═══ TEXTE FOURNI ═══

Pour résumer, exister à ses propres yeux c’est : d’une part apparaître sans contradiction, d’autre part « être réel », et enfin se sentir appartenir à un ensemble qui existe.

« CONSCIENCE »

(c’est la lunette mentale qui est en soi et qui permet de s’observer de l’intérieur)

C’est la connaissance interne de nos représentations et de nos images mentales : il y a toujours en moi un être qui m’observe en train de m’observer.
La conscience peut apparaître comme construisant une image du monde et de soi dans le monde à travers les informations qui l’atteignent.

Elle est vécue par chacun comme un flux permanent de sensations, sentiments et idées, constituant le fond sur lequel se détachent successivement les figures émergentes principales de nos centres d’intérêt du moment.

═══ INFORMATIONS ═══

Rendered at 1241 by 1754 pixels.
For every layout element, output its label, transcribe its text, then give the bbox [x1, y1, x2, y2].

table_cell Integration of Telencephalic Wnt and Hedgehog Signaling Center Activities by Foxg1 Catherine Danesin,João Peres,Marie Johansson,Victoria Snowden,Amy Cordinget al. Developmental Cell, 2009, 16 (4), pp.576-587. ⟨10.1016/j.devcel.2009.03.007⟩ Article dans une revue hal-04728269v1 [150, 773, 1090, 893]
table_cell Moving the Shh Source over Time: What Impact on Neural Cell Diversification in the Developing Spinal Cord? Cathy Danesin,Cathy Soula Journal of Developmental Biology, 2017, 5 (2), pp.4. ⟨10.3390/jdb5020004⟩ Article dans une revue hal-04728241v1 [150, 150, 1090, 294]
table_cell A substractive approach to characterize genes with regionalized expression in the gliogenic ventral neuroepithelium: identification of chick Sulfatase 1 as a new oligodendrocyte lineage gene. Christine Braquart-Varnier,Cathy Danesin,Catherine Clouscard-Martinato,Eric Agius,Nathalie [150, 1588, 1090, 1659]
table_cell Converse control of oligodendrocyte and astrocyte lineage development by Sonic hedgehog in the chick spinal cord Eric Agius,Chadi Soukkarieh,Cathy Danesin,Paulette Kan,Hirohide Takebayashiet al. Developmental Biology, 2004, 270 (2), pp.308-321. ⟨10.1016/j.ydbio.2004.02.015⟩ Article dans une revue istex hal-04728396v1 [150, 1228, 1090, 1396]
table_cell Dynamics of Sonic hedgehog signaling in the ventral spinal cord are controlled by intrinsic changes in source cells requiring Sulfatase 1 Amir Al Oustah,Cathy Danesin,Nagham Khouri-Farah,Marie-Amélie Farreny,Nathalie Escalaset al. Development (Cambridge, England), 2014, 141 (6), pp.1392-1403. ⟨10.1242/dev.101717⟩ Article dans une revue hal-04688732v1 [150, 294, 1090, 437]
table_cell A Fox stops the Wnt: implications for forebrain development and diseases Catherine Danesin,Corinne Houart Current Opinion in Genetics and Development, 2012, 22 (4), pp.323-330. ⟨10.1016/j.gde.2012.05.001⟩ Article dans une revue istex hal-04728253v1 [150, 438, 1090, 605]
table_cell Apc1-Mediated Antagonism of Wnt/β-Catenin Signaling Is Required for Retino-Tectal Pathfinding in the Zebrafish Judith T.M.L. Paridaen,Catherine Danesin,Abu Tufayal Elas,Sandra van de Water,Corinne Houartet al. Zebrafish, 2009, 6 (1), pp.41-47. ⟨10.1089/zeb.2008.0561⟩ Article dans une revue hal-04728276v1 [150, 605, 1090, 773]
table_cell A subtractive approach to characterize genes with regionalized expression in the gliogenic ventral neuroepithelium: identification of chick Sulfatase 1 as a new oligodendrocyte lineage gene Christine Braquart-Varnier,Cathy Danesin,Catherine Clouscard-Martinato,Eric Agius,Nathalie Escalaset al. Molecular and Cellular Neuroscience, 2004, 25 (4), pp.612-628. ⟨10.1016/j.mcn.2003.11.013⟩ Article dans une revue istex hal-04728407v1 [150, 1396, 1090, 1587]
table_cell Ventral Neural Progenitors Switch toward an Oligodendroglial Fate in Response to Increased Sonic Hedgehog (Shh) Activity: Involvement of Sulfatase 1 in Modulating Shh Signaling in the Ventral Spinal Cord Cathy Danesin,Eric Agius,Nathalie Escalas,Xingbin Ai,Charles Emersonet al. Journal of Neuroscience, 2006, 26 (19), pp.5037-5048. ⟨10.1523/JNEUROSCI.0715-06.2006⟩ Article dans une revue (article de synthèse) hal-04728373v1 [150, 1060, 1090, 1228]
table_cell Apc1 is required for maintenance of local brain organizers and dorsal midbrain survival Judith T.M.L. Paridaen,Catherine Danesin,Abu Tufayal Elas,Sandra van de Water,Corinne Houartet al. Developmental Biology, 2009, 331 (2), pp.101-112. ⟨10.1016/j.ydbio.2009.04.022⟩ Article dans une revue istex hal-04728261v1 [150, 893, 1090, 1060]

═══

Relevez dans le texte fourni tout ce qu'implique le fait d'exister à ses propres yeux. Ce matériel n'est pas nécessaire pour la tâche.

RÉPONSE:
- apparaître sans contradiction
- « être réel »
- se sentir appartenir à un ensemble qui existe